In Russians in Space, the author describes Korolev’s relationships with the cosmonauts, who are barely mentioned here.  It would have been nice to see some of his days at the cosmonaut training center.

Aside from the opening chapters describing some of Korolev’s childhood, and a few phrases scattered through the book, this is not a biography.  It is a good reference book, and will stay on my bookshelf as such.  It provides excellent dialog between opposing points of view, but doesn’t draw many conclusions based on the given information. 
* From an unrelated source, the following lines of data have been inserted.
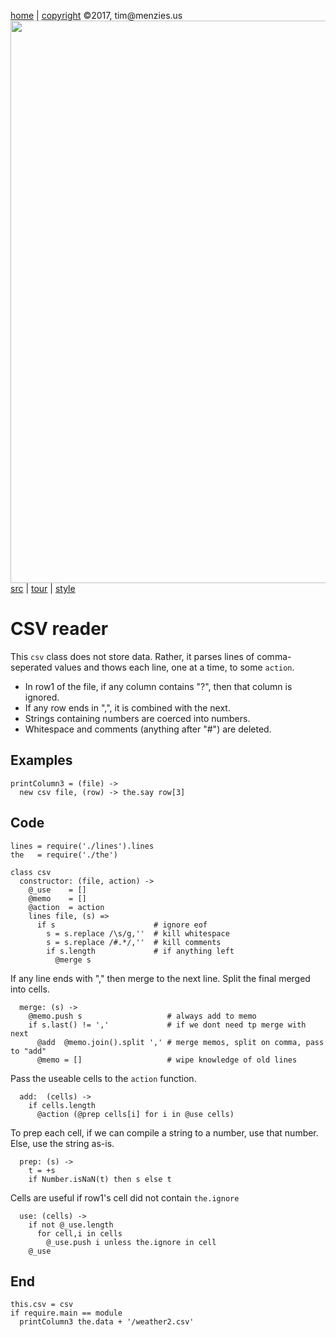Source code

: [home](http://tiny.cc/koff) |
[copyright](https://github.com/koffee/script/blob/master/LICENSE.md) &copy;2017, tim&commat;menzies.us<br>
[<img width=900 src=https://raw.githubusercontent.com/koffee/script/master/img/head.jpg>](http://tiny.cc/koffee)<br>
[src](https://github.com/koffee/script/tree/master/lib) |
[tour](https://github.com/koffee/script/blob/master/docs/TOUR.md) |
[style](https://github.com/koffee/script/blob/master/docs/STYLE.md) 

# CSV reader

This `csv` class does not store data. Rather, it parses lines of
comma-seperated values and thows each line, one at a time, to
some `action`.

- In row1 of the file, if any column contains "?", then that column is ignored.
- If any row ends in ",", it is combined with the next.
- Strings containing numbers are coerced into numbers.
- Whitespace and comments (anything after "#") are deleted.

## Examples

    printColumn3 = (file) -> 
      new csv file, (row) -> the.say row[3]

## Code

    lines = require('./lines').lines
    the   = require('./the')

    class csv
      constructor: (file, action) ->
        @_use    = []
        @memo    = []
        @action  = action
        lines file, (s) =>
          if s                      # ignore eof
            s = s.replace /\s/g,''  # kill whitespace
            s = s.replace /#.*/,''  # kill comments
            if s.length             # if anything left
              @merge s

If any line ends with "," then merge
to the next line.  Split the final merged into cells.  

      merge: (s) ->
        @memo.push s                   # always add to memo
        if s.last() != ','             # if we dont need tp merge with next
          @add  @memo.join().split ',' # merge memos, split on comma, pass to "add"
          @memo = []                   # wipe knowledge of old lines

Pass the useable  cells to the `action` function.

      add:  (cells) ->
        if cells.length
          @action (@prep cells[i] for i in @use cells)

To prep each cell, if we can compile a string to a number,
use that number. Else, use the string as-is.

      prep: (s) ->
        t = +s
        if Number.isNaN(t) then s else t

Cells are useful if row1's cell did not contain `the.ignore`

      use: (cells) ->
        if not @_use.length
          for cell,i in cells
            @_use.push i unless the.ignore in cell
        @_use

## End 

    this.csv = csv
    if require.main == module
      printColumn3 the.data + '/weather2.csv'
One neat point of view came from interviews with Sergei Kruschev, son of the famous Soviet leader, and a technical expert in one of the spacecraft design bureaus at that time (but not under Korolev).  He seems to know the limits of his father’s power, and tries to downplay a lot of the rumours (but not all) of his father’s interventions in the space program.

Another refreshing part of the book is the description of the surgery that killed the Soviet Chief Designer at the peak of his career.  Again, there are many points of view, and it is left to the reader to decide whether the operation was botched, or if Korolev could have lived had a different surgeon been present.  The description of the funeral march to Red Square was very touching, though.

I will likely refer back to this book (which has an excellent index) whenever I read an article on the Soviet space program in Quest, but I will never read it cover to cover again.  I would skip all the ballistic missile work; in fact, all the military work altogether, though it is integral to the beginning of the space program.